### YOUR OBJECTIVE:
Copy out the forum thread about available orchestral scores in full, word for word.

### TEXT:

# Available Orchestral Scores



## Assa (Apr 17, 2015)

Hi,

as we all know a lot of cool orchestral film or movie scores out there aren't available.What we can do is that we can look for concert music that influenced film composers and study those. Or there are also composers who share their great work on their websites, which I really appreciate. (Robin Hoffmann, Benny Oschmann)

This leads me to 2 questions I have:

1.) Do you know more film composers that share their work online?

2.) Have you ever asked a composer if he would send you a score for studying purposes? Would it be "okay" to ask, or is this a no-go? Of course I wouldn't try to ask a hollywood a-lister, but I think there are so many other great composers out there one could learn from.


----------



## Hannes (Apr 17, 2015)

Thomas Bryła also uploaded some of his scores on his website: http://www.bryla.dk/

And while we're at it I'd like to thank Robin, Thomas and Benny for sharing their work, it's great to be able to have a closer look at these great compositions! o-[][]-o #

greets,
Hannes


----------



## stonzthro (Apr 17, 2015)

Extracted data entries
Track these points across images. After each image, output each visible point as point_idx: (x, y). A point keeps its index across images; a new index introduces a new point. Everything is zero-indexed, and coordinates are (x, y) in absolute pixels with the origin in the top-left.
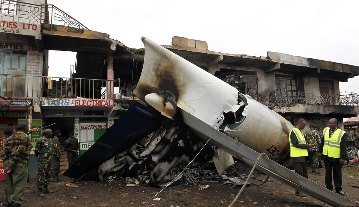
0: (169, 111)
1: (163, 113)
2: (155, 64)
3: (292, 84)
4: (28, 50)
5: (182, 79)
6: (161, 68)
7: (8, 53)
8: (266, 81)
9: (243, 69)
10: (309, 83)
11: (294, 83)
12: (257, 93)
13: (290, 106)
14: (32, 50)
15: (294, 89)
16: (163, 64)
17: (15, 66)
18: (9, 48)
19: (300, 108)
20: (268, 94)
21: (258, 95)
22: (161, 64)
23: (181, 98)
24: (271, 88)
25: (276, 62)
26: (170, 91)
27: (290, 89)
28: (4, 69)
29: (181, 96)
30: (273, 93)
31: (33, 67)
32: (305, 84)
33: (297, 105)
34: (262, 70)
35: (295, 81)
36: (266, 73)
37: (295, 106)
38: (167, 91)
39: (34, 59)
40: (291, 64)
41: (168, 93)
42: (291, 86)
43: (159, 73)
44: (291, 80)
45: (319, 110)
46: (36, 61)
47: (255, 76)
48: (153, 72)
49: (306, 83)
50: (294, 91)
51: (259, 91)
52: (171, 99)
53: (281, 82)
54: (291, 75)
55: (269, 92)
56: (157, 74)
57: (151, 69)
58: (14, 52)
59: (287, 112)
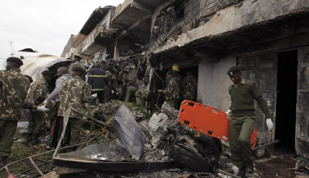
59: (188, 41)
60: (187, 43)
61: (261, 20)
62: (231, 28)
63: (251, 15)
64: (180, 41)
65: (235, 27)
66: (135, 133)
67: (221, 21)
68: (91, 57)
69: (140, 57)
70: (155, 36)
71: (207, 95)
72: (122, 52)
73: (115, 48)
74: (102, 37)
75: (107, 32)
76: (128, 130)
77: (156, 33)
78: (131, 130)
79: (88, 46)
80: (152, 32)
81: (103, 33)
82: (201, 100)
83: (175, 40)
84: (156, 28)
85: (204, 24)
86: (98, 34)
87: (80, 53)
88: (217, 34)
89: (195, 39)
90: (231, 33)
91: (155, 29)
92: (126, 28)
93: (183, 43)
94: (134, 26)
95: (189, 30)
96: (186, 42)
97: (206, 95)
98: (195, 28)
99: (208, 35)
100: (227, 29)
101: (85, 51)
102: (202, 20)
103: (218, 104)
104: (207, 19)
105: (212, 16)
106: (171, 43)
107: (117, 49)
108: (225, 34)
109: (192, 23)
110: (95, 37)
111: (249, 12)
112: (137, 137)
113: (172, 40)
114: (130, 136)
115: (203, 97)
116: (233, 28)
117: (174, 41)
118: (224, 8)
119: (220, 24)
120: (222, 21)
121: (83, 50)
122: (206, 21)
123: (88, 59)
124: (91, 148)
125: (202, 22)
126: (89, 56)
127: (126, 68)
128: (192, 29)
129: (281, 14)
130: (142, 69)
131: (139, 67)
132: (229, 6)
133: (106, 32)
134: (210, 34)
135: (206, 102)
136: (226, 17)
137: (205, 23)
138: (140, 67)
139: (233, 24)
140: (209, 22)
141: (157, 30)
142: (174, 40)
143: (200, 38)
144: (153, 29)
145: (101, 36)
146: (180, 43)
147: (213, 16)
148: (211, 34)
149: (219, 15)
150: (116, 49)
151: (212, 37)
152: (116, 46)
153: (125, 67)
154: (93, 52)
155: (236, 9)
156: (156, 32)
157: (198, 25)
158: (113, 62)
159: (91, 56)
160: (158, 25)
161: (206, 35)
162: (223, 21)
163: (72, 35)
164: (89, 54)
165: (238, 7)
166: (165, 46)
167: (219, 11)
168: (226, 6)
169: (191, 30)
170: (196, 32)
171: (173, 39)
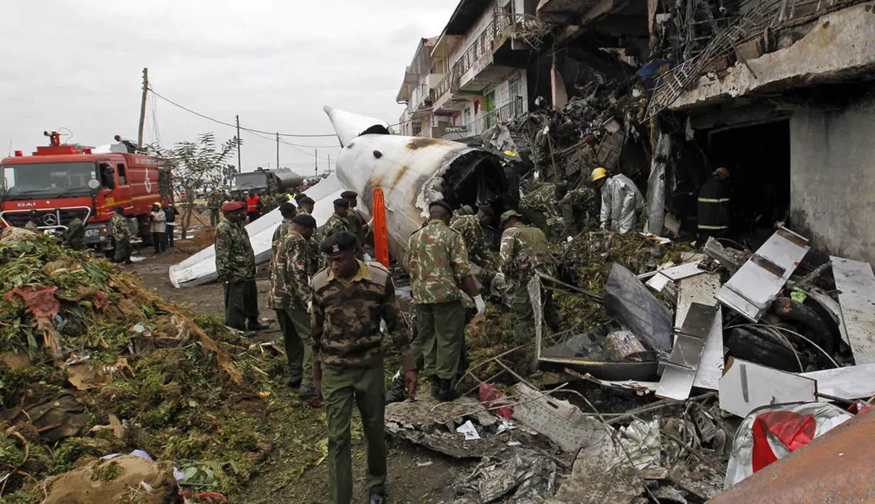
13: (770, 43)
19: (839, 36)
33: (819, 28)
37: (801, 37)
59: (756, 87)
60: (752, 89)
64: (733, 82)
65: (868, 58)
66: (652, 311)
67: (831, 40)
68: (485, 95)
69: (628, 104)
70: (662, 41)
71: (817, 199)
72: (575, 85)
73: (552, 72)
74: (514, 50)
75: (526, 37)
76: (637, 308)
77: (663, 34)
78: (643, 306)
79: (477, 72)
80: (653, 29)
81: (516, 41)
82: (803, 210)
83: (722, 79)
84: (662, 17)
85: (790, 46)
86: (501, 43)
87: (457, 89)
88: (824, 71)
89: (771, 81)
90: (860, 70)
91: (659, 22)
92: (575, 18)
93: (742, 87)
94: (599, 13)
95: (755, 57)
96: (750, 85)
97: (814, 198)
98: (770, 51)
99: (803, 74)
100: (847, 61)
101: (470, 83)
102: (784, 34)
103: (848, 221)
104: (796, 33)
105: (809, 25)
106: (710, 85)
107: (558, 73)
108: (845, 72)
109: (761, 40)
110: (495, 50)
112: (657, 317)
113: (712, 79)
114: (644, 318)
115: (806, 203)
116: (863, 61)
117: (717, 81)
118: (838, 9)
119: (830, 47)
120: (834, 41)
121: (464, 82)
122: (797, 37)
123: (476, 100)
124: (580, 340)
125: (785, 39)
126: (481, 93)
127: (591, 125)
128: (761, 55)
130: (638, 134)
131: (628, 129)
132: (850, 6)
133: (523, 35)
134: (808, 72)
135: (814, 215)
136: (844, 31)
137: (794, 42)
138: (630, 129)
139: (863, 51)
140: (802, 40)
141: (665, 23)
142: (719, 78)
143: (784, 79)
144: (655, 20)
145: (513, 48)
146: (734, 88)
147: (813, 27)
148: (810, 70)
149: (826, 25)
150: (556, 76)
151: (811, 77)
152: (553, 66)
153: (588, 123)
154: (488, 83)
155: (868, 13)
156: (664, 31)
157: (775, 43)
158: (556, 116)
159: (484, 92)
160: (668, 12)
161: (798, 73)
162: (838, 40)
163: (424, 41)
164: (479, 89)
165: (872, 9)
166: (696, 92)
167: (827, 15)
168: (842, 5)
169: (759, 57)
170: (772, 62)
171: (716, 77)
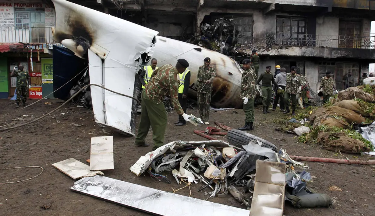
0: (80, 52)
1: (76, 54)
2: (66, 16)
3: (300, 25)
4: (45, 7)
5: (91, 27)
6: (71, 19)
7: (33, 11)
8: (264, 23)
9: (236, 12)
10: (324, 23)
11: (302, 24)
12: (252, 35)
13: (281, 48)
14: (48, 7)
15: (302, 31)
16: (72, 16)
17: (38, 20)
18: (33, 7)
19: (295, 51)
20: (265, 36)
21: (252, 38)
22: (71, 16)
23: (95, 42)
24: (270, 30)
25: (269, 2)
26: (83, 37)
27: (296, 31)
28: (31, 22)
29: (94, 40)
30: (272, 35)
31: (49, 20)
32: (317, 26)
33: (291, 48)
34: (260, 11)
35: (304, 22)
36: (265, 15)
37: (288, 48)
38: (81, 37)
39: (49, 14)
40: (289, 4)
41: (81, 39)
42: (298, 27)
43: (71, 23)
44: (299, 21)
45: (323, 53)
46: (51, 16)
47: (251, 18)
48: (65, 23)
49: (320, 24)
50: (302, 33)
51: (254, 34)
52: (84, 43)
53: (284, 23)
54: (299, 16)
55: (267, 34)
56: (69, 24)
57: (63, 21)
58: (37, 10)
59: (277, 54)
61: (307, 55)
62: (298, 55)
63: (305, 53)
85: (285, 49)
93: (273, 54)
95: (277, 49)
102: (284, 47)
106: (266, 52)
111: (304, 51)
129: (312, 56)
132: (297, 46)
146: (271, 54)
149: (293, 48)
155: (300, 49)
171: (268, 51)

### WORKED SOLUTION:
# Available Orchestral Scores



## Assa (Apr 17, 2015)

Hi,

as we all know a lot of cool orchestral film or movie scores out there aren't available.What we can do is that we can look for concert music that influenced film composers and study those. Or there are also composers who share their great work on their websites, which I really appreciate. (Robin Hoffmann, Benny Oschmann)

This leads me to 2 questions I have:

1.) Do you know more film composers that share their work online?

2.) Have you ever asked a composer if he would send you a score for studying purposes? Would it be "okay" to ask, or is this a no-go? Of course I wouldn't try to ask a hollywood a-lister, but I think there are so many other great composers out there one could learn from.


----------



## Hannes (Apr 17, 2015)

Thomas Bryła also uploaded some of his scores on his website: http://www.bryla.dk/

And while we're at it I'd like to thank Robin, Thomas and Benny for sharing their work, it's great to be able to have a closer look at these great compositions! o-[][]-o #

greets,
Hannes


----------



## stonzthro (Apr 17, 2015)